Is 2D rectangular billiard an integrable system? What's the form of explicit solution?

Question

Suppose the free particle moving inside 2D box. $$H=\frac{p_x^2}{2m}+\frac{p_y^2}{2m}+V$$ where the potential is zero inside the box and infinite outside the box.

It's clear that $p_x,p_y$ are not constant of motion but $p_x^2,p_y^2$ are. And these are in involution with each other so the system should be integrable.

How do you go about solving the problem? Can we write the explicit form of the solution? \begin{align*} \dot{x}&= \frac{p_x}{m}\ \ \&\ \ \dot{y}= \frac{p_y}{m}\\ \dot{p_x}&= -\partial_x V(x,y),\ \ \&\ \ \dot{p_y}= -\partial_yV(x,y) \end{align*} I don't How do you go about writing an explicit solution of these?

Answer 1

1. 2D rectangular billiard is Liouville integrable with 2 independent Poisson commuting integrals of motion $p_x^2$ and $p_y^2$. (They are preserved by the reflection conditions on the boundary. Moreover, $\vec{p}$ is preserved in the bulk.)

2. The solution is of the form $$ \begin{align} x(t)~=~& \frac{L_x}{2} \triangle \left(\frac{t-t_x}{T_x}\right) , \cr y(t)~=~& \frac{L_y}{2} \triangle \left(\frac{t-t_y}{T_y}\right) , \cr p_x(t)~=~& \frac{mL_x}{2T_x} \Box \left(\frac{t-t_x}{T_x}\right) , \cr p_y(t)~=~& \frac{mL_y}{2T_y} \Box \left(\frac{t-t_y}{T_y}\right) , \end{align} $$ where $\triangle$ and $\Box$ denote the triangle wave and square wave, respectively.

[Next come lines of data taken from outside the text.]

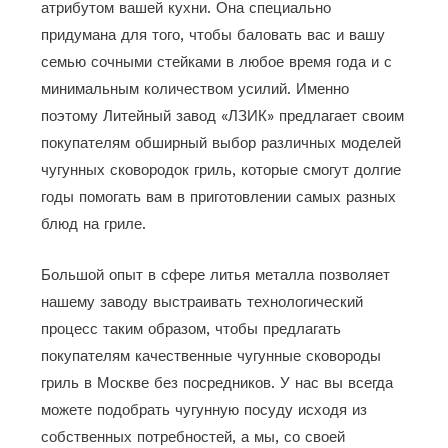
атрибутом вашей кухни. Она специально
придумана для того, чтобы баловать вас и вашу
семью сочными стейками в любое время года и с
минимальным количеством усилий. Именно
поэтому Литейный завод «ЛЗИК» предлагает своим
покупателям обширный выбор различных моделей
чугунных сковородок гриль, которые смогут долгие
годы помогать вам в приготовлении самых разных
блюд на гриле.
Большой опыт в сфере литья металла позволяет
нашему заводу выстраивать технологический
процесс таким образом, чтобы предлагать
покупателям качественные чугунные сковороды
гриль в Москве без посредников. У нас вы всегда
можете подобрать чугунную посуду исходя из
собственных потребностей, а мы, со своей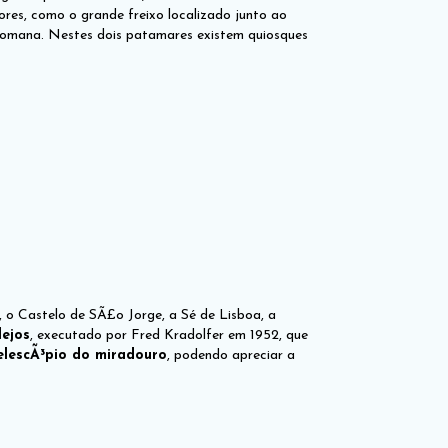
res, como o grande freixo localizado junto ao
o-romana. Nestes dois patamares existem quiosques
 o Castelo de SÃ£o Jorge, a Sé de Lisboa, a
ejos
, executado por Fred Kradolfer em 1952, que
elescÃ³pio do miradouro
, podendo apreciar a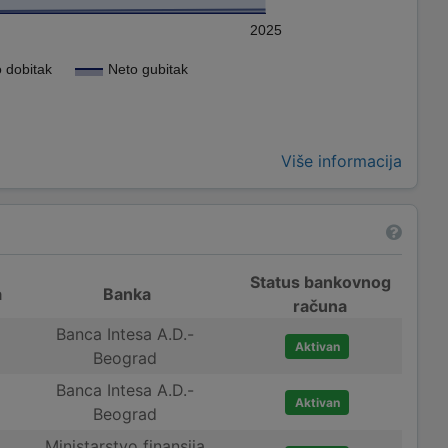
2025
 dobitak
Neto gubitak
Više informacija
Status bankovnog
a
Banka
računa
Banca Intesa A.D.-
Aktivan
Beograd
Banca Intesa A.D.-
Aktivan
Beograd
Ministarstvo finansija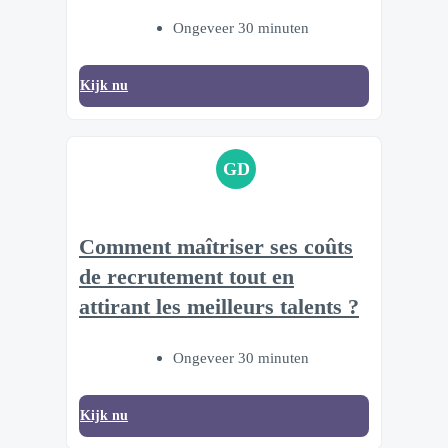
Ongeveer 30 minuten
Kijk nu
GD
Comment maîtriser ses coûts
de recrutement tout en
attirant les meilleurs talents ?
Ongeveer 30 minuten
Kijk nu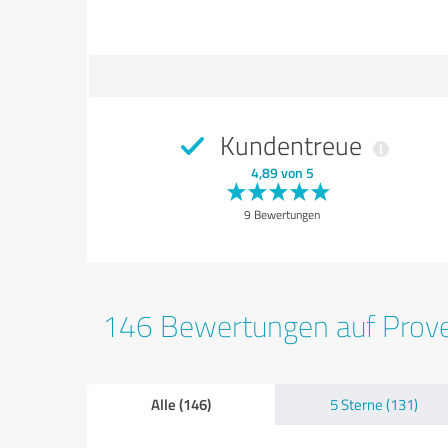
Kundentreue
4,89 von 5
9 Bewertungen
146 Bewertungen auf Prov
Alle (146)
5 Sterne (131)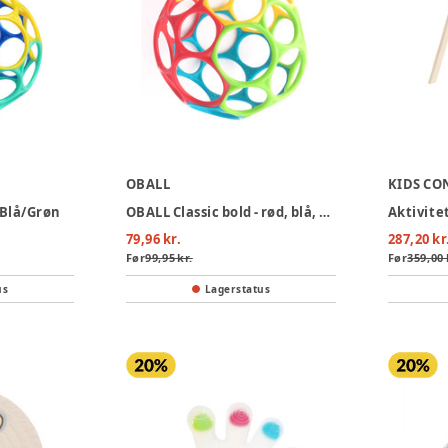
OBALL
KIDS CO
 Blå/Grøn
OBALL Classic bold - rød, blå, grøn og gul
Aktivite
79,96 kr.
287,20 kr
Før
99,95 kr.
Før
359,00 
us
Lagerstatus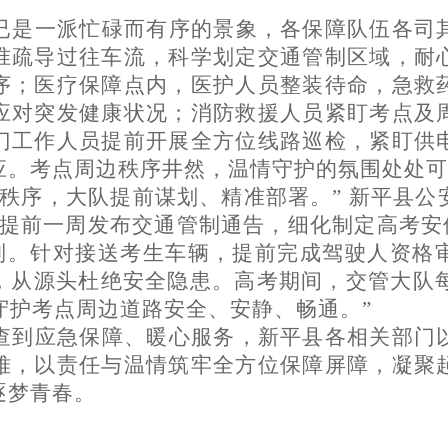
已是一派忙碌而有序的景象，各保障队伍各司
准疏导过往车流，科学划定交通管制区域，耐
序；医疗保障点内，医护人员整装待命，急救
应对突发健康状况；消防救援人员紧盯考点及
门工作人员提前开展全方位线路巡检，紧盯供
应。考点周边秩序井然，温情守护的氛围处处可
通秩序，大队提前谋划、精准部署。” 新平县
提前一周发布交通管制通告，细化制定高考安保
机制。针对接送考生车辆，提前完成驾驶人资格
，从源头杜绝安全隐患。高考期间，交管大队每
守护考点周边道路安全、安静、畅通。”
查到应急保障、暖心服务，新平县各相关部门
难，以责任与温情筑牢全方位保障屏障，凝聚
逐梦青春。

3. Interestingly, 2D rectangular billiard is never a superintegrable system, even if the side lengths $L_x/L_y\in\mathbb{Q}$ are commensurable.

Answer 2

I'm not sure I understand your argument for why the system should be integrable. I think that in general the system is not integrable. If you look at Wikipedia's article on "Dynamical billiards" and its references, you'll see that it depends on the shape of the box: some special cases are integrable but in general the system is not integrable and can be chaotic.